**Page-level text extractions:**
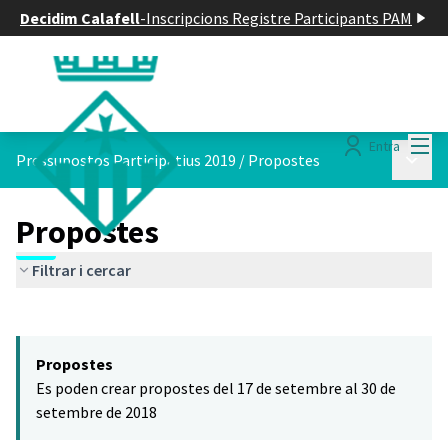
Decidim Calafell
-
Inscripcions Registre Participants PAM
Menú
Entra
Menú p
Pressupostos Participatius 2019
/
Propostes
Propostes
Filtrar i cercar
Saltar el mapa
Leaflet
|
©
HERE maps
El següent element és un mapa que presenta els components d'aq
+
Propostes
−
Es poden crear propostes del 17 de setembre al 30 de
setembre de 2018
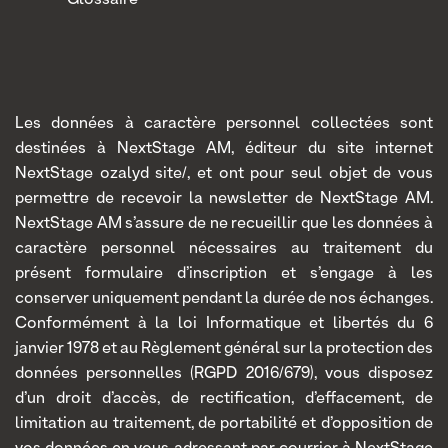
Les données à caractère personnel collectées sont
destinées à NextStage AM, éditeur du site internet
NextStage ozalyd site/, et ont pour seul objet de vous
permettre de recevoir la newsletter de NextStage AM.
NextStage AM s’assure de ne recueillir que les données à
caractère personnel nécessaires au traitement du
présent formulaire d’inscription et s’engage à les
conserver uniquement pendant la durée de nos échanges.
Conformément à la loi Informatique et libertés du 6
janvier 1978 et au Règlement général sur la protection des
données personnelles (RGPD 2016/679), vous disposez
d’un droit d’accès, de rectification, d’effacement, de
limitation au traitement, de portabilité et d’opposition de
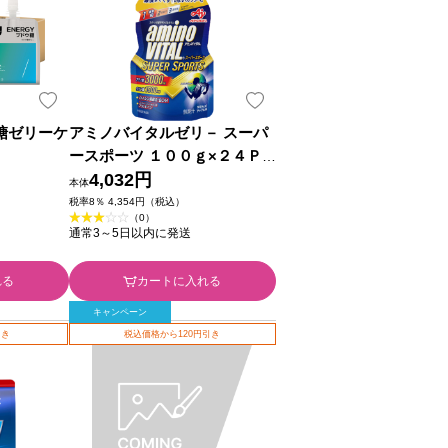
ウ糖ゼリーケ
アミノバイタルゼリ－ スーパ
ースポーツ １００ｇ×２４Ｐ
味の素
4,032円
本体
税率8％ 4,354円（税込）
（0）
通常3～5日以内に発送
れる
カートに入れる
キャンペーン
引き
税込価格から120円引き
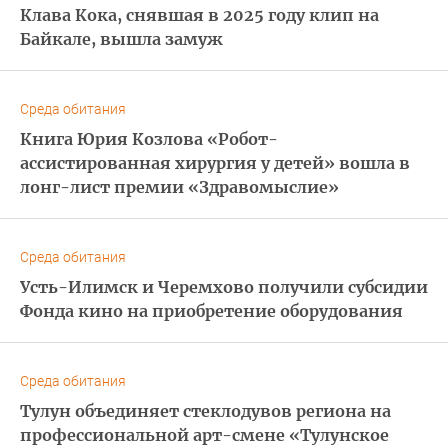
Клава Кока, снявшая в 2025 году клип на
Байкале, вышла замуж
Среда обитания
Книга Юрия Козлова «Робот-
ассистированная хирургия у детей» вошла в
лонг-лист премии «Здравомыслие»
Среда обитания
Усть-Илимск и Черемхово получили субсидии
Фонда кино на приобретение оборудования
Среда обитания
Тулун объединяет стеклодувов региона на
профессиональной арт-смене «Тулунское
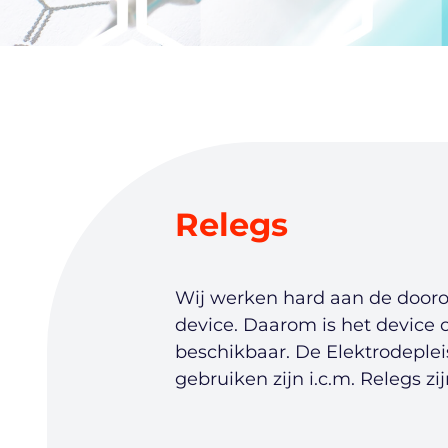
Relegs
Wij werken hard aan de dooro
device. Daarom is het device 
beschikbaar. De Elektrodepleis
gebruiken zijn i.c.m. Relegs z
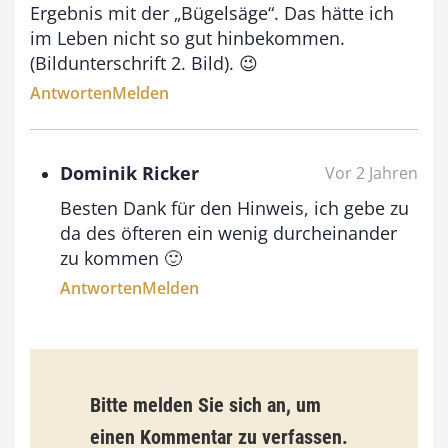
,
Ergebnis mit der „Bügelsäge“. Das hätte ich
im Leben nicht so gut hinbekommen.
0
(Bildunterschrift 2. Bild). 😉
0
Antworten
Melden
€
Dominik Ricker
Vor 2 Jahren
Besten Dank für den Hinweis, ich gebe zu
da des öfteren ein wenig durcheinander
zu kommen 🙂
Antworten
Melden
Bitte melden Sie sich an, um
einen Kommentar zu verfassen.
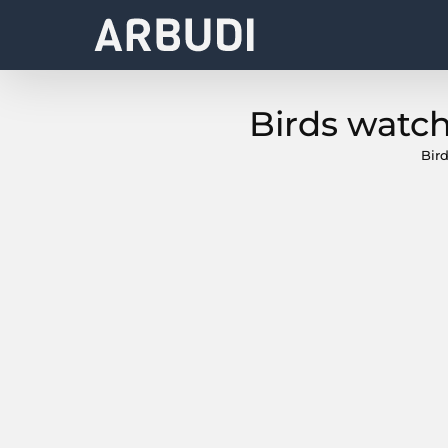
Birds watc
Bir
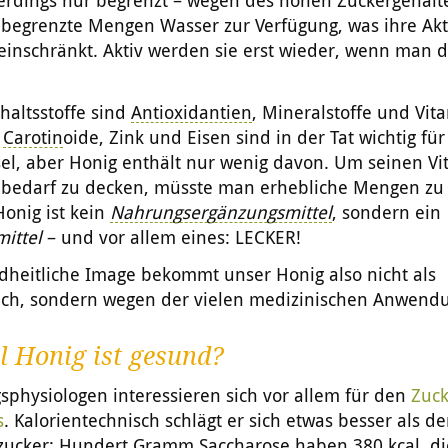
lerdings nur begrenzt – wegen des hohen Zuckergehalt
begrenzte Mengen Wasser zur Verfügung, was ihre Akti
einschränkt. Aktiv werden sie erst wieder, wenn man 
haltsstoffe sind
Antioxidantien
, Mineralstoffe und Vit
,
Carotin
oide, Zink und Eisen sind in der Tat wichtig fü
el, aber Honig enthält nur wenig davon. Um seinen Vi
nbedarf zu decken, müsste man erhebliche Mengen zu 
onig ist kein
Nahrungsergänzungsmittel
, sondern ein
ittel
– und vor allem eines: LECKER!
dheitliche Image bekommt unser Honig also nicht als
rich, sondern wegen der vielen medizinischen Anwend
l Honig ist gesund?
physiologen interessieren sich vor allem für den
Zuck
s
. Kalorientechnisch schlägt er sich etwas besser als de
zucker: Hundert Gramm Saccharose haben 380 kcal, di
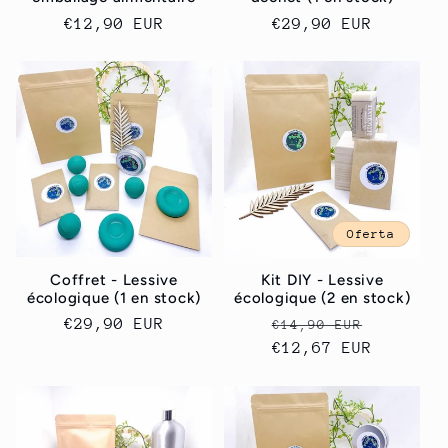
Precio
€12,90 EUR
Precio
€29,90 EUR
habitual
habitual
Oferta
Coffret - Lessive
Kit DIY - Lessive
écologique (1 en stock)
écologique (2 en stock)
Precio
€29,90 EUR
Precio
Precio
€14,90 EUR
habitual
habitual
€12,67 EUR
de
oferta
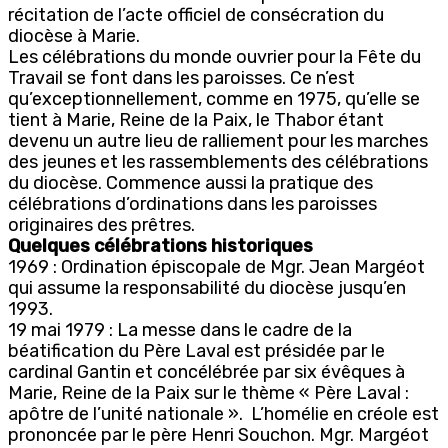
récitation de l’acte officiel de consécration du
diocèse à Marie.
Les célébrations du monde ouvrier pour la Fête du
Travail se font dans les paroisses. Ce n’est
qu’exceptionnellement, comme en 1975, qu’elle se
tient à Marie, Reine de la Paix, le Thabor étant
devenu un autre lieu de ralliement pour les marches
des jeunes et les rassemblements des célébrations
du diocèse. Commence aussi la pratique des
célébrations d’ordinations dans les paroisses
originaires des prêtres.
Quelques célébrations historiques
1969 : Ordination épiscopale de Mgr. Jean Margéot
qui assume la responsabilité du diocèse jusqu’en
1993.
19 mai 1979 : La messe dans le cadre de la
béatification du Père Laval est présidée par le
cardinal Gantin et concélébrée par six évêques à
Marie, Reine de la Paix sur le thème « Père Laval :
apôtre de l’unité nationale ». L’homélie en créole est
prononcée par le père Henri Souchon. Mgr. Margéot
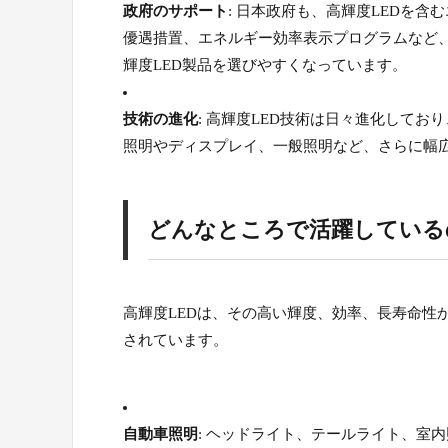
政府のサポート
: 日本政府も、高輝度LEDを
優遇措置、エネルギー効率表示プログラムなど
輝度LED製品を選びやすくなっています。
技術の進化
: 高輝度LED技術は日々進化して
照明やディスプレイ、一般照明など、さらに幅
どんなところで活躍している
高輝度LEDは、その高い輝度、効率、長寿命性
されています。
自動車照明
: ヘッドライト、テールライト、室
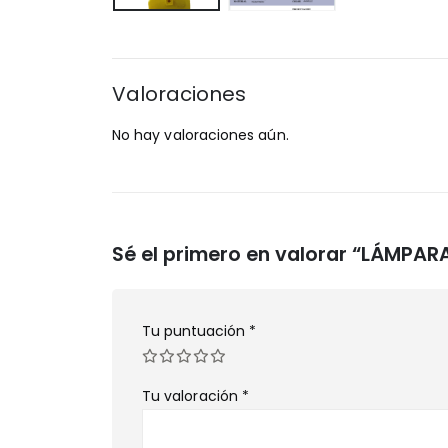
Valoraciones
No hay valoraciones aún.
Sé el primero en valorar “LÁMPAR
Tu puntuación
*
Tu valoración
*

**INSTRUCTION:** Find the word "Reine" in the entries above and gather every line that holds it.

**OUTPUT FOR THIS EXERCISE:**
tient à Marie, Reine de la Paix, le Thabor étant
Marie, Reine de la Paix sur le thème « Père Laval :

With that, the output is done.